Chronique

Fred Hersch

Songs from Home

Fred Hersch (p)

Label / Distribution : Palmetto Records

Plus que jamais, sur son nouvel album solo, Fred Hersch se révèle comme LE pianiste du care, ce mouvement de fond des sociétés occidentales consistant à prendre soin de notre environnement humain et non-humain, particulièrement essentiel pendant la crise pandémique. Pendant le confinement printanier, il s’était lancé le défi de publier un morceau quotidien via facebook, diffusant des ondes résilientes d’excellence jazzistiques. C’est alors que germe l’idée d’un album solo, enregistré chez lui, dans sa maison de Pennsylvanie bâtie autour de son vénérable Steinway quinquagénaire. Mais, habité par le démon de la création, il ne se contente pas de reprendre ses défis publiés sur les réseaux sociaux : foin des GAFAM, la vocation de l’artiste est d’être libre. Et il est libre, Fred. Libre de trancher le nœud gordien d’une impossibilité de se produire en public, lui qui aime plus que tout à proposer des disques live. Il le fait avec toute sa bienveillante rigueur rythmique et harmonique, sans jamais, au grand jamais, négliger le chant des thèmes retenus.

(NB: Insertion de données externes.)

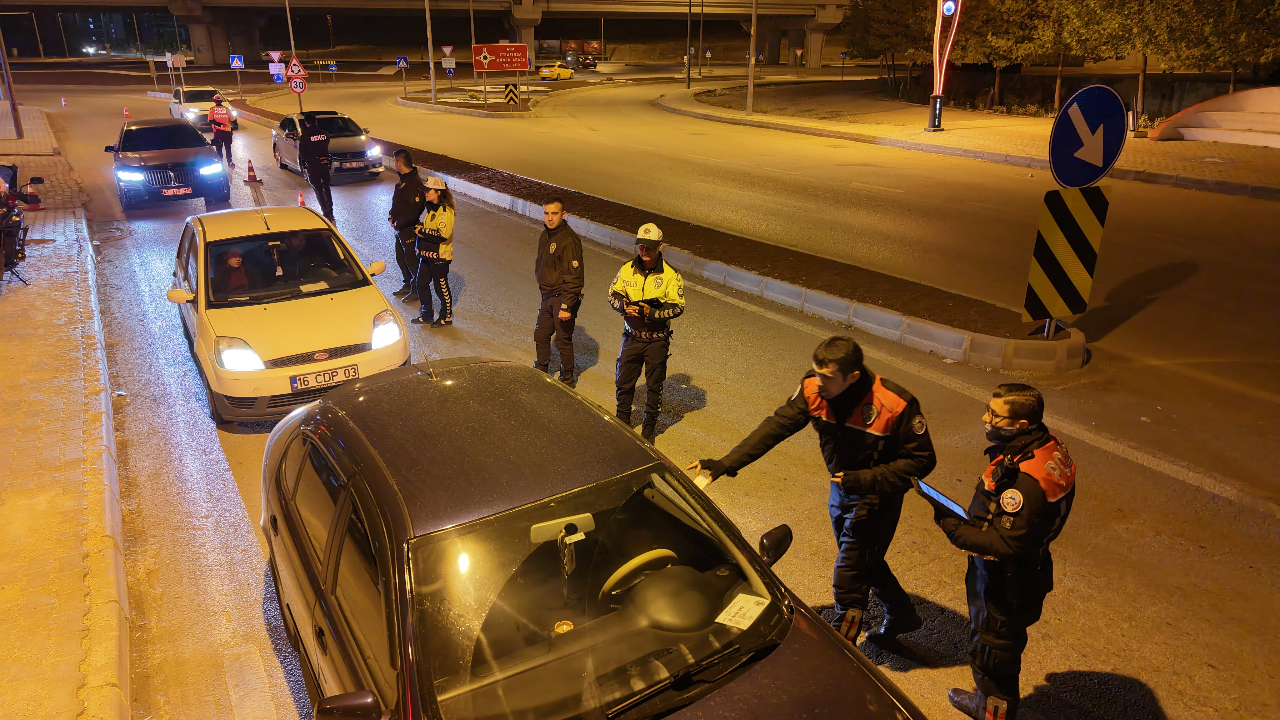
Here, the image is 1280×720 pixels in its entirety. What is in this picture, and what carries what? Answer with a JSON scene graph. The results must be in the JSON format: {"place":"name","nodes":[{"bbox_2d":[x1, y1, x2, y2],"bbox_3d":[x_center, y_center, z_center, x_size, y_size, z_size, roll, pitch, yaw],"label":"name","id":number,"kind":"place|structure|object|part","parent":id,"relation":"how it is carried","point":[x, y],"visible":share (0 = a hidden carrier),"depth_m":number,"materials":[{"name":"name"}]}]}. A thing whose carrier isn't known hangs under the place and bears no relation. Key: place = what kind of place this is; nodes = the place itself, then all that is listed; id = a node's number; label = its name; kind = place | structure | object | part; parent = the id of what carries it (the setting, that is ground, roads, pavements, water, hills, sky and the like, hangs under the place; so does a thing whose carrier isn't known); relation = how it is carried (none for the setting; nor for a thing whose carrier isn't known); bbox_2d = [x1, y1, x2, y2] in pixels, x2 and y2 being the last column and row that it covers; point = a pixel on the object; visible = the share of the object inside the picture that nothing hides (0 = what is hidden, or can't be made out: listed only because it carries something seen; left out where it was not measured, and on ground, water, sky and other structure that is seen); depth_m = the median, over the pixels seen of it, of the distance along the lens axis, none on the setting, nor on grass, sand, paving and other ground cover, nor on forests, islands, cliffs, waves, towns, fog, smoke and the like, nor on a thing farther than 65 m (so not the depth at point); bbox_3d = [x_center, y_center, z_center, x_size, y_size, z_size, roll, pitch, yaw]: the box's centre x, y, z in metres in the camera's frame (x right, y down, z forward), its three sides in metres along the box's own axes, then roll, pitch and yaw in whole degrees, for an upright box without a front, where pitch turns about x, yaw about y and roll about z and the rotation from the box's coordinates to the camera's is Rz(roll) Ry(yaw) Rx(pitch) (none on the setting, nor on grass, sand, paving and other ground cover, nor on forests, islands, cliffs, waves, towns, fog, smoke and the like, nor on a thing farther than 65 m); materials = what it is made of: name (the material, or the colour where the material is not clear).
{"place":"outdoors","nodes":[
{"label":"outdoors","id":0,"kind":"place"},
{"bbox_2d":[0,100,131,719],"label":"pavement","id":1,"kind":"structure","parent":0,"point":[26,142],"materials":[{"name":"stone"}]},
{"bbox_2d":[0,23,24,138],"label":"pole","id":2,"kind":"object","parent":1,"relation":"on","point":[17,122],"visible":0.98,"depth_m":25.90,"materials":[{"name":"metal"}]},
{"bbox_2d":[0,164,42,284],"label":"motorcycle","id":3,"kind":"object","parent":1,"relation":"on","point":[19,227],"visible":0.97,"depth_m":10.34,"materials":[{"name":"black metal"}]},
{"bbox_2d":[25,181,44,209],"bbox_3d":[-11.547,-3.115,15.462,0.374,0.546,0.386,-12,24,-30],"label":"traffic cone","id":4,"kind":"object","parent":1,"relation":"on","point":[33,197],"visible":0.8,"depth_m":15.44,"materials":[{"name":"orange plastic"}]},
{"bbox_2d":[7,0,871,64],"label":"overpass","id":5,"kind":"structure","parent":0,"point":[827,14],"materials":[{"name":"grey concrete"}]},
{"bbox_2d":[29,68,1279,719],"label":"road","id":6,"kind":"structure","parent":0,"point":[1177,494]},
{"bbox_2d":[60,96,68,107],"bbox_3d":[-30.920,-13.807,43.765,0.359,0.628,0.382,-12,24,-30],"label":"traffic cone","id":7,"kind":"object","parent":6,"relation":"on","point":[63,101],"visible":0.99,"depth_m":43.69,"materials":[{"name":"orange plastic"}]},
{"bbox_2d":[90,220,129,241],"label":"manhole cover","id":8,"kind":"object","parent":6,"relation":"in","point":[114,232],"visible":0.84,"depth_m":14.70,"materials":[{"name":"metal"}]},
{"bbox_2d":[122,105,130,117],"bbox_3d":[-22.738,-10.929,36.092,0.320,0.500,0.349,-12,24,-30],"label":"traffic cone","id":9,"kind":"object","parent":6,"relation":"on","point":[126,113],"visible":0.97,"depth_m":36.02,"materials":[{"name":"orange plastic"}]},
{"bbox_2d":[107,116,231,210],"bbox_3d":[-10.105,-4.291,17.402,1.941,1.604,4.830,-12,24,-30],"label":"black car","id":10,"kind":"object","parent":6,"relation":"on","point":[172,154],"visible":0.91,"depth_m":16.14,"materials":[{"name":"metal"}]},
{"bbox_2d":[159,185,193,195],"bbox_3d":[-8.753,-3.186,15.413,0.548,0.192,0.113,-12,24,-30],"label":"license plate","id":11,"kind":"object","parent":10,"relation":"attached to","point":[170,190],"visible":0.98,"depth_m":15.37,"materials":[{"name":"white metal"}]},
{"bbox_2d":[169,86,237,130],"bbox_3d":[-17.554,-10.055,32.642,1.929,1.616,4.557,-12,24,-30],"label":"white car","id":12,"kind":"object","parent":6,"relation":"on","point":[188,113],"visible":0.62,"depth_m":31.86,"materials":[{"name":"metal"}]},
{"bbox_2d":[206,92,236,167],"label":"police officer","id":13,"kind":"object","parent":6,"relation":"on","point":[216,129],"visible":0.92,"depth_m":21.23},
{"bbox_2d":[243,158,260,181],"bbox_3d":[-9.285,-4.501,19.419,0.349,0.567,0.363,-12,24,-30],"label":"traffic cone","id":14,"kind":"object","parent":6,"relation":"on","point":[251,170],"visible":0.99,"depth_m":19.38,"materials":[{"name":"plastic"}]},
{"bbox_2d":[163,204,410,426],"bbox_3d":[-3.679,-0.712,8.371,1.851,1.509,4.369,-12,24,-30],"label":"white car","id":15,"kind":"object","parent":6,"relation":"on","point":[336,360],"visible":0.83,"depth_m":7.36,"materials":[{"name":"white metal"}]},
{"bbox_2d":[219,246,250,294],"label":"person","id":16,"kind":"object","parent":15,"relation":"in","point":[237,261],"visible":0.48,"depth_m":7.96},
{"label":"headlight","id":17,"kind":"part","parent":15,"relation":"part of","materials":[{"name":"white"}]},
{"bbox_2d":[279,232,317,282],"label":"person","id":18,"kind":"object","parent":15,"relation":"in","point":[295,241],"visible":0.63,"depth_m":8.33},
{"bbox_2d":[289,363,356,390],"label":"license plate","id":19,"kind":"object","parent":15,"relation":"attached to","point":[304,385],"visible":0.98,"depth_m":6.78,"materials":[{"name":"white metal"}]},
{"bbox_2d":[296,190,306,206],"bbox_3d":[-6.595,-3.069,15.838,0.290,0.415,0.331,-12,24,-30],"label":"traffic cone","id":20,"kind":"object","parent":6,"relation":"on","point":[302,204],"visible":0.67,"depth_m":15.82,"materials":[{"name":"orange plastic"}]},
{"bbox_2d":[296,112,335,224],"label":"police officer","id":21,"kind":"object","parent":6,"relation":"on","point":[304,142],"visible":0.96,"depth_m":15.13},
{"bbox_2d":[270,110,386,180],"bbox_3d":[-8.022,-5.531,20.905,1.956,1.563,4.678,-12,24,-30],"label":"silver car","id":22,"kind":"object","parent":6,"relation":"on","point":[350,149],"visible":0.65,"depth_m":20.03,"materials":[{"name":"silver metal"}]},
{"bbox_2d":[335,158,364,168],"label":"license plate","id":23,"kind":"object","parent":22,"relation":"attached to","point":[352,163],"visible":0.98,"depth_m":19.36,"materials":[{"name":"metal"}]},
{"bbox_2d":[387,147,424,303],"bbox_3d":[-2.916,-1.741,10.416,0.672,1.962,0.682,14,25,33],"label":"man","id":24,"kind":"object","parent":6,"relation":"on","point":[403,156],"visible":0.76,"depth_m":10.21},
{"bbox_2d":[411,173,456,326],"bbox_3d":[-2.444,-1.364,9.858,0.620,1.714,0.864,4,21,10],"label":"woman","id":25,"kind":"object","parent":6,"relation":"on","point":[445,225],"visible":0.95,"depth_m":9.68},
{"bbox_2d":[395,87,542,115],"label":"traffic island","id":26,"kind":"object","parent":6,"relation":"on","point":[473,108],"visible":0.68,"materials":[{"name":"stone"}]},
{"bbox_2d":[424,0,437,106],"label":"lamp post","id":27,"kind":"object","parent":26,"relation":"on","point":[427,12],"visible":0.98,"depth_m":42.74,"materials":[{"name":"metal"}]},
{"bbox_2d":[468,0,476,100],"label":"pole","id":28,"kind":"object","parent":26,"relation":"on","point":[471,12],"visible":0.93,"depth_m":41.78,"materials":[{"name":"metal"}]},
{"bbox_2d":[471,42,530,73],"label":"road sign","id":29,"kind":"object","parent":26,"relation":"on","point":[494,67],"visible":0.99,"depth_m":40.58,"materials":[{"name":"red metal"}]},
{"bbox_2d":[503,83,520,107],"bbox_3d":[-5.769,-11.844,36.940,0.862,1.313,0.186,0,21,0],"label":"chevron sign","id":30,"kind":"object","parent":26,"relation":"on","point":[512,99],"visible":0.98,"depth_m":36.83,"materials":[{"name":"yellow"}]},
{"bbox_2d":[537,61,574,79],"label":"yellow taxi","id":31,"kind":"object","parent":6,"relation":"on","point":[563,72],"visible":0.97,"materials":[{"name":"yellow metal"}]},
{"bbox_2d":[532,194,586,385],"bbox_3d":[-0.756,-0.660,7.830,0.552,1.830,0.743,-12,24,-30],"label":"man","id":32,"kind":"object","parent":6,"relation":"on","point":[556,259],"visible":0.98,"depth_m":7.63},
{"bbox_2d":[577,56,598,68],"label":"car","id":33,"kind":"object","parent":6,"relation":"on","point":[589,65],"visible":0.9,"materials":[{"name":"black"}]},
{"bbox_2d":[256,355,929,719],"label":"black car","id":34,"kind":"object","parent":6,"relation":"on","point":[829,638],"visible":0.98,"depth_m":3.22,"materials":[{"name":"metal"}]},
{"label":"mirror","id":35,"kind":"part","parent":34,"relation":"part of","materials":[{"name":"black mirror"}]},
{"label":"windshield","id":36,"kind":"part","parent":34,"relation":"part of","materials":[{"name":"clear glass"}]},
{"bbox_2d":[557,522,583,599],"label":"hanging ornament","id":37,"kind":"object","parent":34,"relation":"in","point":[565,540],"visible":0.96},
{"bbox_2d":[598,547,676,604],"bbox_3d":[0.000,0.888,3.256,0.431,0.263,0.269,-12,24,-30],"label":"steering wheel","id":38,"kind":"object","parent":34,"relation":"in","point":[663,552],"visible":0.6,"depth_m":3.19,"materials":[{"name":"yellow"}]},
{"bbox_2d":[715,592,770,629],"bbox_3d":[0.396,0.972,3.126,0.149,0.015,0.245,13,24,30],"label":"paper","id":39,"kind":"object","parent":34,"relation":"attached to","point":[744,627],"visible":0.97,"depth_m":3.13,"materials":[{"name":"white paper"}]},
{"bbox_2d":[608,222,686,443],"bbox_3d":[0.063,-0.239,6.795,0.693,1.792,0.900,4,21,10],"label":"police officer","id":40,"kind":"object","parent":6,"relation":"on","point":[644,259],"visible":0.97,"depth_m":6.58},
{"bbox_2d":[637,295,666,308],"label":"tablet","id":41,"kind":"object","parent":40,"relation":"in","point":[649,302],"visible":0.88,"depth_m":6.35,"materials":[{"name":"black"}]},
{"bbox_2d":[217,95,1081,369],"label":"median strip","id":42,"kind":"object","parent":6,"relation":"on","point":[813,263],"visible":0.68,"depth_m":9.77,"materials":[{"name":"brown"}]},
{"bbox_2d":[284,0,301,110],"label":"sign pole","id":43,"kind":"object","parent":42,"relation":"on","point":[288,14],"visible":0.79,"depth_m":35.38,"materials":[{"name":"metal"}]},
{"bbox_2d":[267,49,283,61],"bbox_3d":[-17.860,-14.742,39.961,0.682,0.958,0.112,-12,24,-30],"label":"yield sign","id":44,"kind":"object","parent":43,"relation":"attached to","point":[278,53],"visible":0.88,"depth_m":39.90,"materials":[{"name":"red"}]},
{"bbox_2d":[268,63,285,81],"bbox_3d":[-18.868,-14.928,42.425,0.631,1.157,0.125,-12,24,-30],"label":"sign","id":45,"kind":"object","parent":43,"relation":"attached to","point":[274,72],"visible":0.86,"depth_m":42.41,"materials":[{"name":"white metal"}]},
{"bbox_2d":[286,55,307,78],"bbox_3d":[-13.601,-11.481,32.273,0.648,1.165,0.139,-12,24,-30],"label":"warning sign","id":46,"kind":"object","parent":43,"relation":"attached to","point":[297,69],"visible":0.93,"depth_m":32.23,"materials":[{"name":"red"}]},
{"bbox_2d":[288,75,306,93],"bbox_3d":[-13.844,-11.099,33.002,0.603,0.836,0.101,-12,24,-30],"label":"speed limit sign","id":47,"kind":"object","parent":43,"relation":"attached to","point":[297,83],"visible":0.92,"depth_m":32.95,"materials":[{"name":"red"}]},
{"bbox_2d":[1024,184,1108,324],"bbox_3d":[4.334,-1.067,8.327,0.850,1.388,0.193,-12,24,-30],"label":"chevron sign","id":48,"kind":"object","parent":42,"relation":"on","point":[1049,220],"visible":0.94,"depth_m":8.26,"materials":[{"name":"yellow metal"}]},
{"bbox_2d":[1049,82,1125,189],"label":"round sign","id":49,"kind":"object","parent":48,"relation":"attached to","point":[1068,108],"visible":0.98,"depth_m":8.35,"materials":[{"name":"blue metal"}]},
{"bbox_2d":[691,335,935,649],"bbox_3d":[0.948,0.635,4.381,1.103,1.746,0.823,16,26,37],"label":"man","id":50,"kind":"object","parent":6,"relation":"on","point":[846,373],"visible":0.94,"depth_m":4.08},
{"bbox_2d":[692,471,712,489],"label":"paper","id":51,"kind":"object","parent":50,"relation":"in","point":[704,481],"visible":0.39,"depth_m":4.20,"materials":[{"name":"white paper"}]},
{"bbox_2d":[926,0,961,130],"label":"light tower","id":52,"kind":"structure","parent":0,"point":[938,69],"visible":0.98,"materials":[{"name":"red"}]},
{"bbox_2d":[656,76,1279,199],"label":"right pavement","id":53,"kind":"structure","parent":0,"point":[950,133],"materials":[{"name":"stone"}]},
{"bbox_2d":[684,0,692,88],"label":"pole","id":54,"kind":"object","parent":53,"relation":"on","point":[688,78],"visible":0.97,"depth_m":54.50,"materials":[{"name":"metal"}]},
{"bbox_2d":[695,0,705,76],"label":"pole","id":55,"kind":"object","parent":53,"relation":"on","point":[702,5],"visible":0.97,"depth_m":64.91,"materials":[{"name":"metal"}]},
{"bbox_2d":[745,0,758,114],"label":"pole","id":56,"kind":"object","parent":53,"relation":"on","point":[751,85],"visible":0.98,"depth_m":35.13,"materials":[{"name":"grey metal"}]},
{"bbox_2d":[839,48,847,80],"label":"road sign","id":57,"kind":"object","parent":53,"relation":"on","point":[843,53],"visible":0.99,"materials":[{"name":"blue"}]},
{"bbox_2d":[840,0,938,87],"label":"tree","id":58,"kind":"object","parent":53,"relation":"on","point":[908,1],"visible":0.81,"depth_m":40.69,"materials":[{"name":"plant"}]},
{"bbox_2d":[951,0,1071,110],"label":"tree","id":59,"kind":"object","parent":53,"relation":"on","point":[1007,3],"visible":0.83,"depth_m":30.42,"materials":[{"name":"plant"}]},
{"bbox_2d":[1102,0,1279,117],"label":"tree","id":60,"kind":"object","parent":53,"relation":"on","point":[1251,3],"visible":0.84,"depth_m":24.32,"materials":[{"name":"plant"}]},
{"bbox_2d":[1146,85,1279,146],"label":"steps","id":61,"kind":"structure","parent":53,"relation":"on","point":[1244,94],"depth_m":22.90,"materials":[{"name":"white concrete"}]},
{"label":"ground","id":62,"kind":"structure","parent":0},
{"bbox_2d":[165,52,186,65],"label":"sign","id":63,"kind":"object","parent":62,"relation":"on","point":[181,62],"visible":0.97,"depth_m":45.55,"materials":[{"name":"white metal"}]},
{"bbox_2d":[229,53,244,70],"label":"crosswalk sign","id":64,"kind":"object","parent":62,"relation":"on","point":[232,65],"visible":0.99,"depth_m":45.78,"materials":[{"name":"blue metal"}]},
{"bbox_2d":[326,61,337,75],"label":"sign","id":65,"kind":"object","parent":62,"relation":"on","point":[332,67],"visible":0.98,"depth_m":59.93,"materials":[{"name":"blue metal"}]},
{"bbox_2d":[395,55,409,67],"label":"sign","id":66,"kind":"object","parent":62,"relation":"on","point":[406,60],"visible":0.98,"depth_m":47.59,"materials":[{"name":"blue metal"}]},
{"bbox_2d":[440,44,454,55],"bbox_3d":[-11.389,-18.179,48.137,0.573,1.080,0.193,-12,24,-30],"label":"yield sign","id":67,"kind":"object","parent":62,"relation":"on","point":[447,49],"visible":0.92,"depth_m":48.09,"materials":[{"name":"white metal"}]},
{"bbox_2d":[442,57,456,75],"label":"sign","id":68,"kind":"object","parent":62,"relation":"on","point":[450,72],"visible":0.97,"depth_m":49.91,"materials":[{"name":"white metal"}]},
{"bbox_2d":[931,381,1075,719],"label":"man","id":69,"kind":"object","parent":62,"relation":"on","point":[1007,547],"visible":0.94,"depth_m":3.57},
{"bbox_2d":[913,479,971,520],"bbox_3d":[1.413,0.648,3.767,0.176,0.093,0.229,-12,24,-30],"label":"tablet","id":70,"kind":"object","parent":69,"relation":"in","point":[943,499],"visible":0.86,"depth_m":3.76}
]}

Ainsi de son approche incisive de standards pop, sur lesquels son piano chante, plus qu’il n’est joué, dérivant de la mélodie originelle pour mieux nous faire voyager au-delà de nos espaces de confinement domestiques. Les histoires d’amour contrariées par l’éloignement comme « Wichita Lineman » (hit country des années soixante) ou « All I Want » de Joni Mitchell résonnent d’une mélancolie globalisée par la réclusion sanitaire. Éludant tout pianisme, il se fait d’autant plus percussif que la touche du Ré situé à côté du Do médian de son instrument présente quelque imperfection dans le toucher, ce qui le conduit à un palier insoupçonné de vigueur instrumentale. Cette dernière n’est pas sans l’inciter à asséner quelque message politique subliminal. Son interprétation rageuse (et rag pourrait-on dire) de « Get Out of Town » de Cole Porter, il l’a voulue comme une injonction adressée à Trump, voire à ses partisans. Sa livraison de l’incunable « After You’ve Gone », composé pendant l’épidémie de grippe espagnole en 1918, sort des sentiers battus des cadences harmoniques tonales pour se faire modale, acquérant des atours d’hymne à l’émancipation.
N’hésitant pas à convoquer des émotions intimes, il dévoile des pans de sa biographie, avec une superbe composition dédiée à sa mère (« West Virginia Rose »), des souvenirs d’enfance (« The Water is Wide », trésor du patrimoine folklorique des Appalaches de son enfance), et un facétieux clin d’œil à son âge (« When I’m Sixty-four » des Beatles, sur lequel on peut entendre des échos du stride d’un Fats Waller). Dans ces confessions oniriques, le silence se fait notes de musique au détour d’une confondante version de « Solitude » (Duke Ellington) : la plage étendue dévolue à ce standard est un rare moment de méditation en compagnie d’un jazzman essentiel. Mais surtout, que l’espoir demeure, rappelle Hersch dès la première piste : la pièce « Wouldn’t it Be Loverly », issue de la comédie musicale « My Fair Lady » (1956), est interprétée comme une caresse adressée à l’auditeur.trice avec une inclination gospel dénonciatrice de nos sorts confinés certes, mais annonciatrice de jours heureux. On ne demande qu’à le croire.